Adolescence has always been one of life's trickiest curve balls, but in today's society, says motivational consultant Judy Zerafa, "the frustrations and anxieties are heightened.
"Teen-agers want the same thing as adults -- to be loved and to be secure. But many of them tell me how hard that seems when they don't know which is bleaker -- the economic talk or their love life."
So when Zerafa gives her standard pep talk to teens -- as she did last week at Woodrow Wilson High School -- she tells this story to put their fears in perspective:
"If you ever feel afraid of failure, think about Abraham Lincoln. As a young man he was fired from his job, then started his own business and went bankrupt. He ran for elective office nine times before winning. But no one thinks of him as a failure."
The story "always makes an impact," claims the Michigan mother of three -- and step-mother of three more -- because it addresses teen-ager's "number one fear, failure. So many teen-agers are crippled by a stifling sense of self-doubt. I tell them there is no disgrace in failing. There is only disgrace in never having tried."
Teen-agers need motivational training, she says, "as much as they need other kinds of education."
Zerafa's career as a teen cheerleader started about eight years ago when her then 12-year-old daughter came home despondent because she thought she didn't have a chance in the cheerleading tryouts. "She wan't even going to try out, because she felt since we weren't rich and she wasn't beautiful or popular, she'd never make it. I was crushed to realize my child felt that inadequate."
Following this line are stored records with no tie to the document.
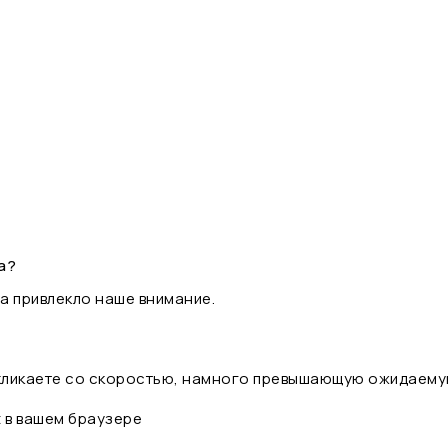
а?
а привлекло наше внимание.
 кликаете со скоростью, намного превышающую ожидаему
t в вашем браузере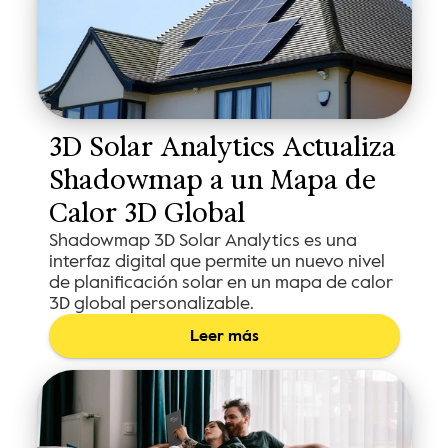
3D Solar Analytics Actualiza 
Shadowmap a un Mapa de 
Calor 3D Global
Shadowmap 3D Solar Analytics es una
interfaz digital que permite un nuevo nivel
de planificación solar en un mapa de calor
3D global personalizable.
Leer más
After coaching from her mother -- with such positive-thinking advice as "visualize yourself in the uniform" -- Zerafa's daughter made the cheerleading squad. The next year she brought her best friend home to learn "Mrs. Z's secret technique," and that girl became a cheerleader. Over the next few years, the dozen or so girls who paraded through her living room all made the squad.
This experience proved "a lifesaver," says Zerafa, 41, "when the bottom fell out of my life four years ago. I had been working on commission for a travel agency, booking group tours. When the airlines were deregulated I lost $12,000 of business in four days, which was basically my year's income.
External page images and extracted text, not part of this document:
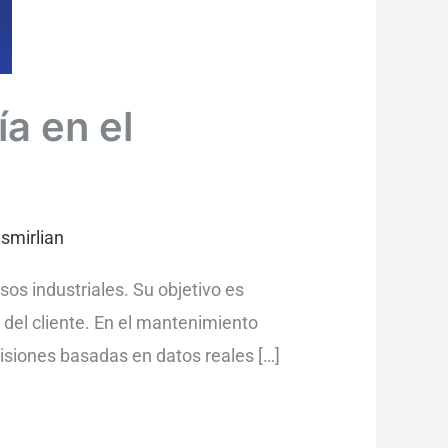
a en el
Ismirlian
sos industriales. Su objetivo es
n del cliente. En el mantenimiento
isiones basadas en datos reales […]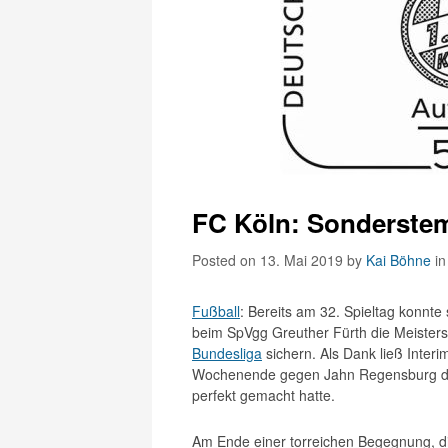
FC Köln: Sonderstem
Posted on 13. Mai 2019
by
Kai Böhne
i
Fußball
: Bereits am 32. Spieltag konnte
beim SpVgg Greuther Fürth die Meistersc
Bundesliga
sichern. Als Dank ließ Inter
Wochenende gegen Jahn Regensburg diese
perfekt gemacht hatte.
Am Ende einer torreichen Begegnung, di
"I'm in a merged family (her second marriage with children ages 11 to 20), and I'm responsible for the mortgage, which is about $12,000 per year. So I was pretty upset. My daughter suggested I write my cheerleading secrets."
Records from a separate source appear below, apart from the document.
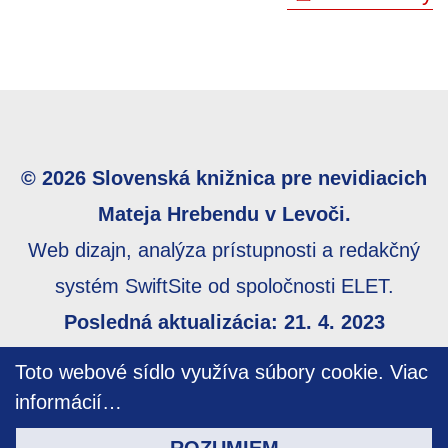
© 2026 Slovenská knižnica pre nevidiacich
Mateja Hrebendu v Levoči.
Web dizajn, analýza prístupnosti a redakčný
systém SwiftSite od spoločnosti ELET.
Posledná aktualizácia: 21. 4. 2023
Webmaster:
webmaster@skn.sk
,
Informácie o
Toto webové sídlo využíva súbory cookie.
Viac
prístupnosti
,
Mapa stránky
informácií…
When Zerafa advertised her 19-page "Steps to Becoming a Cheerleader" and "How to Become Popular" in Teen magazine ($2.25 and $3 each) in 1979, she sold 120,000. She also started getting "floods of mail" from thousands of teens around the country. About 60 percent were from girls and about 40 percent from boys, with the central question "What should I do with my life?"
After answering about 2,000 personally, Zerafa realized she could never respond to each. "So I decided it was a mandate. I'd write a book."
The result is Go For It (Workman Publishing, 156 pages, $3.95) a synthesis of Zerafa's "think-positive" philosophy geared to teens. To get it published she called a New York publisher, arranged to meet an editor and took $385 from the family's savings account -- leaving just $15.
When the editor was not interested, she got the name of "the best agent in New York" from an executive secretary. Her "positive persistence" melted the agent's originally icy reception, she was accepted as a client and -- with no money left for a hotel -- returned home that night.
Her basic message to teens:
"You need to define your goals and figure out a step-by-step plan for reaching them. Most of all you need determination and belief in yourself. And if you fail along the way -- which everyone does -- you need to pick yourself up, look for the lesson, and try again."